Of those eight sites, Holland and an Arizona facility are the only two solely owned by the company, while the rest are joint ventures with major automakers. The projects represent nearly $27 billion in combined investment between LG Energy Solution and its automaker partners, which include General Motors, Stellantis, Honda and Hyundai.
“As LG Energy Solution continues to expand in North America, the Holland facility is on track to fulfill the role of a control center (i.e. a ‘Mother Factory’), providing operational support and employee education/training to other facilities in the region,” LG Energy Solution Communications Manager Val Gent said via email.
Gent did not respond to additional questions about whether Holland is competing with any other LG Energy Solution sites for a North American headquarters or how many additional jobs it would bring to Holland.
Lakeshore Advantage President Jennifer Owens said the potential for an LG Energy Solution North American headquarters would create major opportunities for the region, and add research and development and “white-collar technical” jobs along with the company’s manufacturing operations.
“LG Chem has exceeded expectations,” Owens said. “They’re hiring well above the average wage and with 100 percent paid health care, so really a great employer of choice.
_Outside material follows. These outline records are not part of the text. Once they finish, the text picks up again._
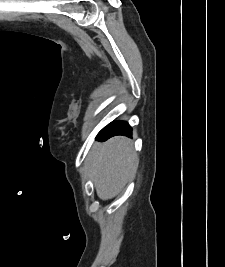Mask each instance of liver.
<instances>
[{
	"mask_svg": "<svg viewBox=\"0 0 225 267\" xmlns=\"http://www.w3.org/2000/svg\"><path fill=\"white\" fill-rule=\"evenodd\" d=\"M138 164L131 140L117 136L94 144L84 162L83 176L92 179L101 200H109L134 178Z\"/></svg>",
	"mask_w": 225,
	"mask_h": 267,
	"instance_id": "obj_1",
	"label": "liver"
}]
</instances>
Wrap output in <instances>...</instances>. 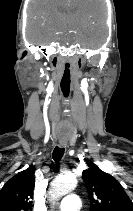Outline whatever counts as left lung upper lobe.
I'll return each instance as SVG.
<instances>
[{
    "label": "left lung upper lobe",
    "mask_w": 133,
    "mask_h": 211,
    "mask_svg": "<svg viewBox=\"0 0 133 211\" xmlns=\"http://www.w3.org/2000/svg\"><path fill=\"white\" fill-rule=\"evenodd\" d=\"M88 169L82 173L90 199L91 211H133L121 184L108 173L100 170L92 161H87Z\"/></svg>",
    "instance_id": "left-lung-upper-lobe-1"
}]
</instances>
But if we can have some of the more white-collar technical jobs, I think it would make it so it’s a facility that has hundreds of years of staying power.”
LG Energy Solution Michigan built its existing Holland battery plant in 2009. The expansion plans, which were made public in early 2022, call for 13 new buildings next to the existing plant, including a roughly 1 million-square-foot main manufacturing building. The addition is more than five times the amount of the company’s initial $303 million investment in Holland.